Problem to work on → Could you filter the data below down to the lines that hold the word "type"?
*** Opening of Data records ***
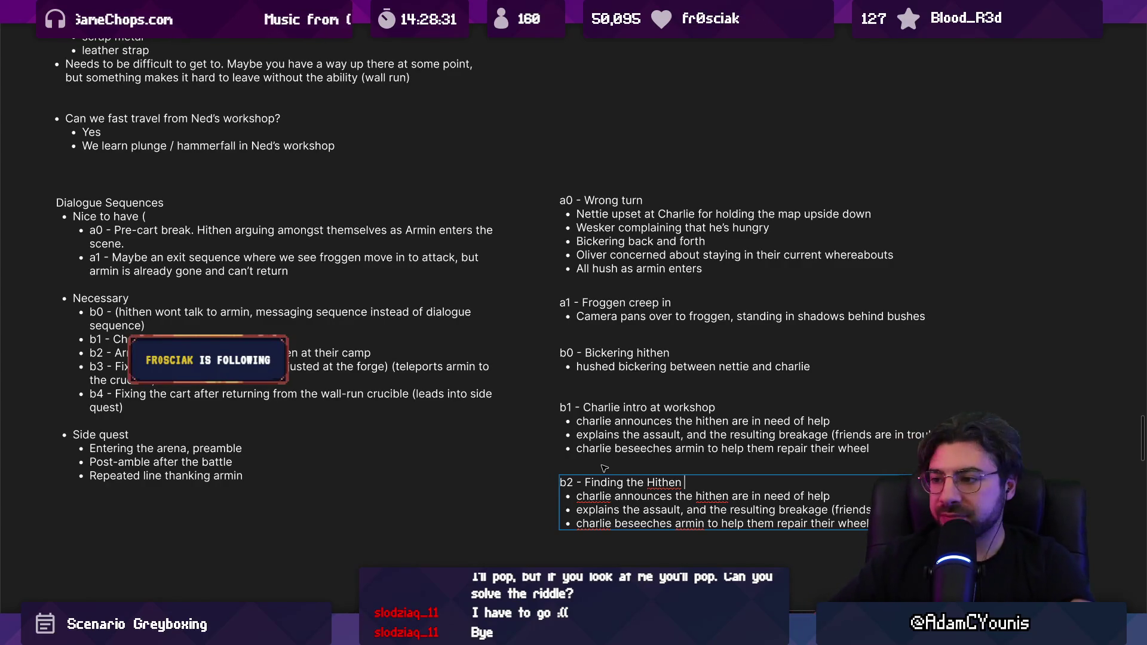
{"action": "key", "text": "ctrl+Left"}
{"action": "key", "text": "ctrl+Left"}
{"action": "key", "text": "ctrl+shift+Left"}
{"action": "type", "text": "Rendez"}
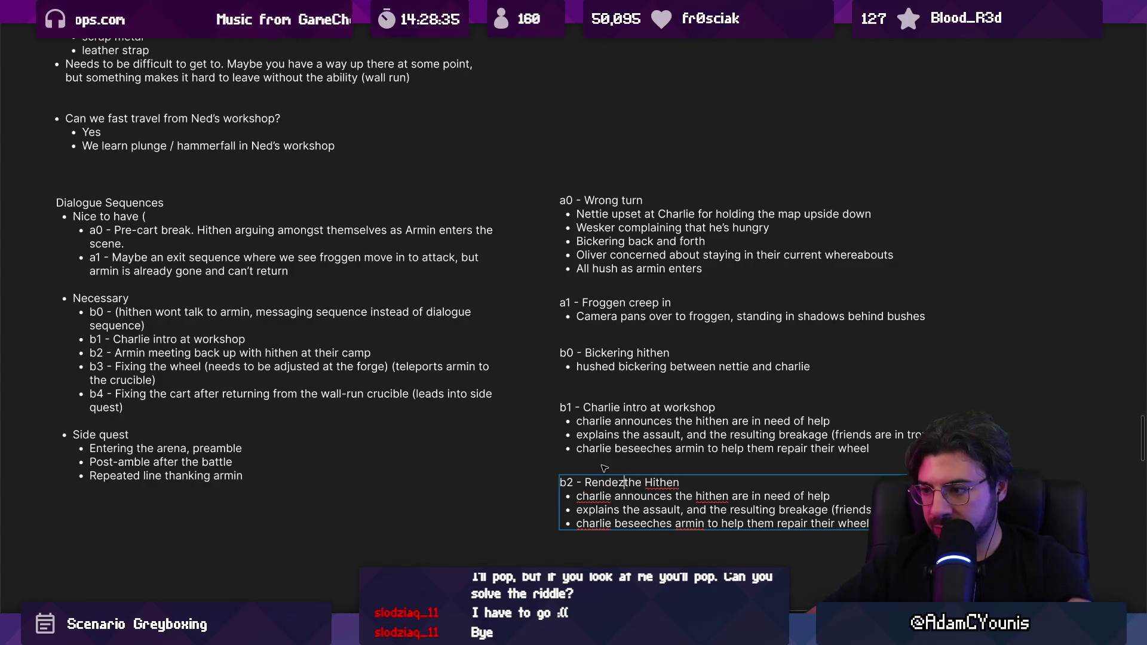
{"action": "type", "text": "vous with"}
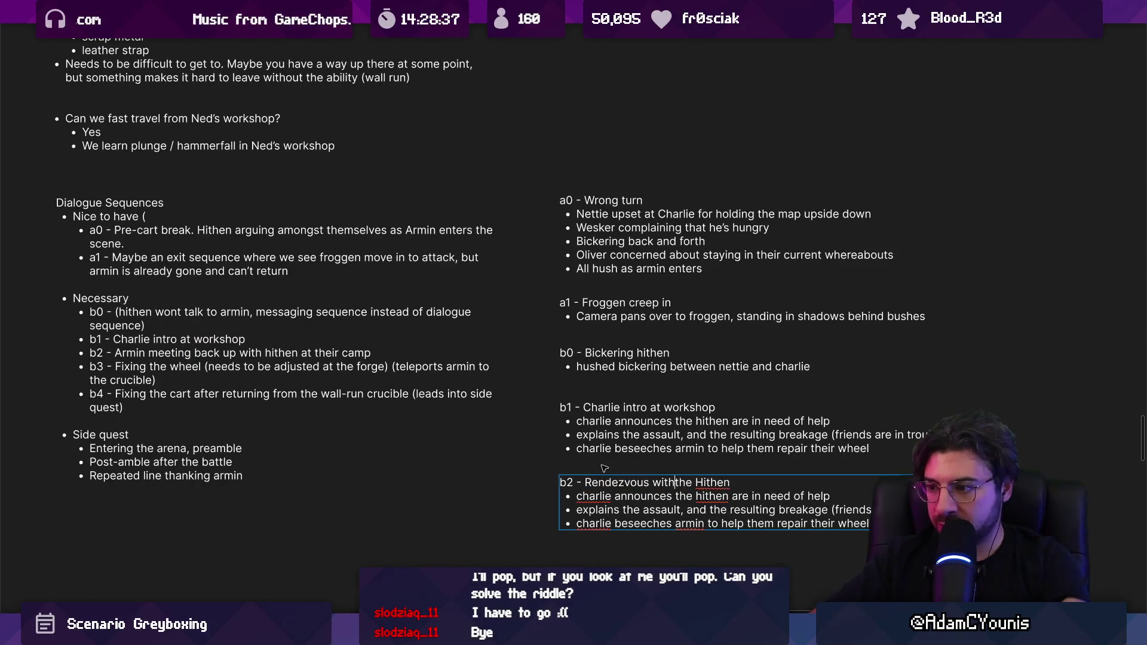
Replace the copied bullets with 'Armin returns with the fixed wheel' and 'Gratitude from the hithen'
{"action": "key", "text": "Down"}
{"action": "key", "text": "Home"}
{"action": "key", "text": "shift+Down"}
{"action": "key", "text": "shift+Down"}
{"action": "key", "text": "shift+End"}
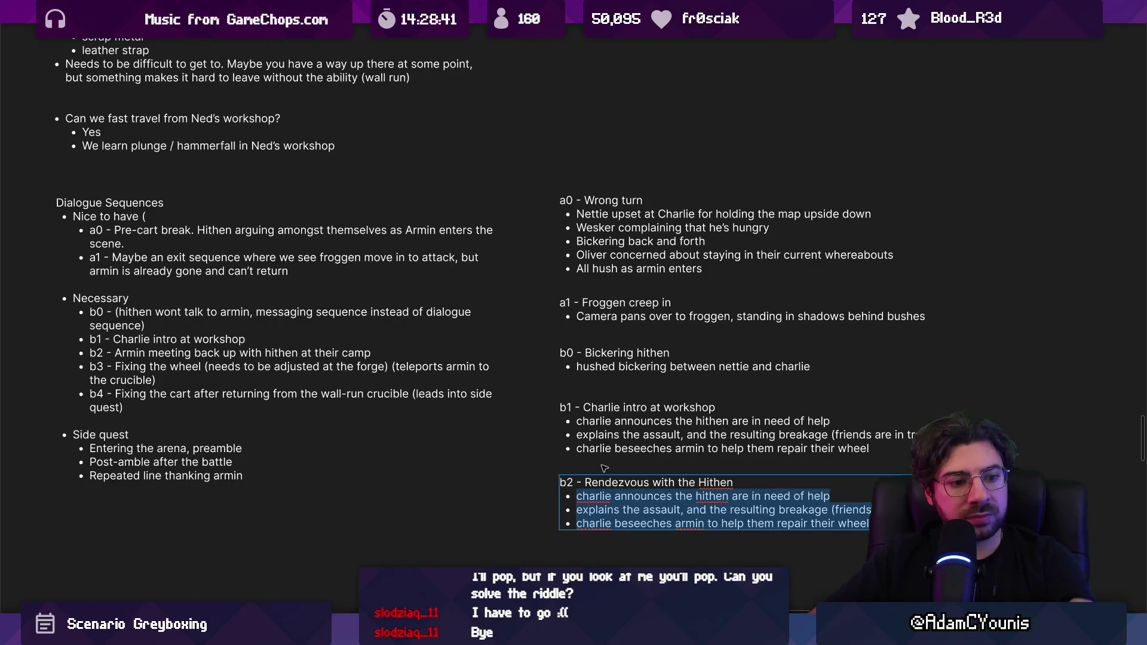
{"action": "type", "text": "Armin returns wth"}
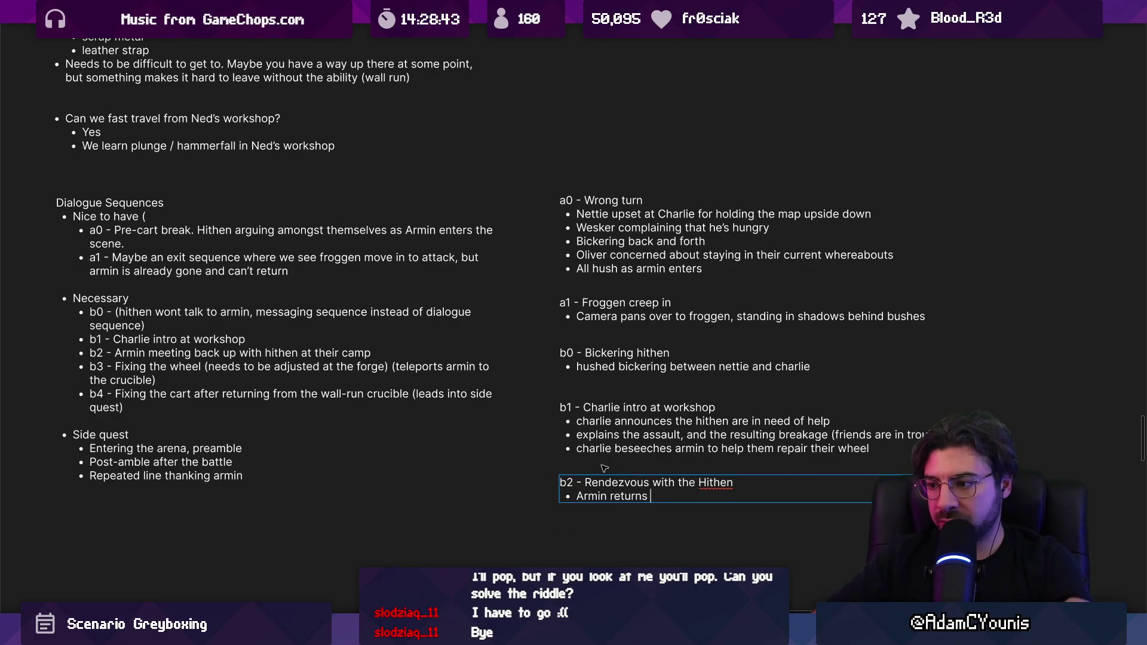
{"action": "key", "text": "BackSpace"}
{"action": "key", "text": "BackSpace"}
{"action": "type", "text": "ith t"}
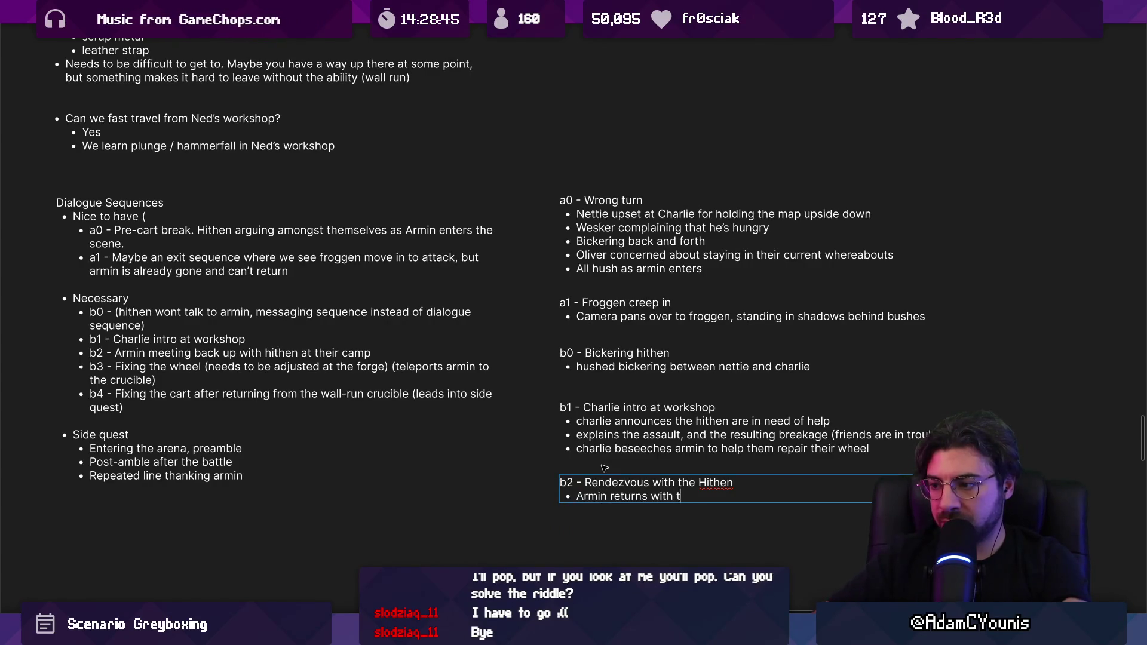
{"action": "type", "text": "he fixed wheel"}
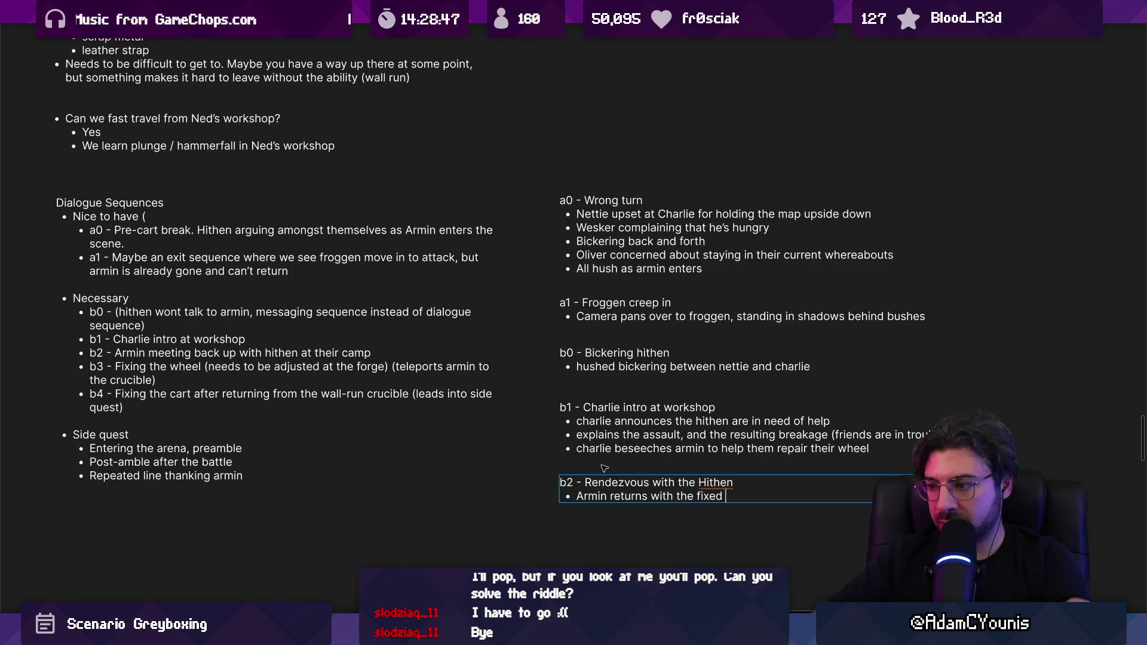
{"action": "key", "text": "Return"}
{"action": "type", "text": "Gratitude from the hithen"}
Add the b2 bullets 'Won't fit correctly' and 'Point to crucible anvil'
{"action": "key", "text": "Return"}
*** Close of Data records ***
Written response →
{"action": "type", "text": "Rendez"}
{"action": "type", "text": "vous with"}
{"action": "type", "text": "Armin returns wth"}
{"action": "type", "text": "ith t"}
{"action": "type", "text": "he fixed wheel"}
{"action": "type", "text": "Gratitude from the hithen"}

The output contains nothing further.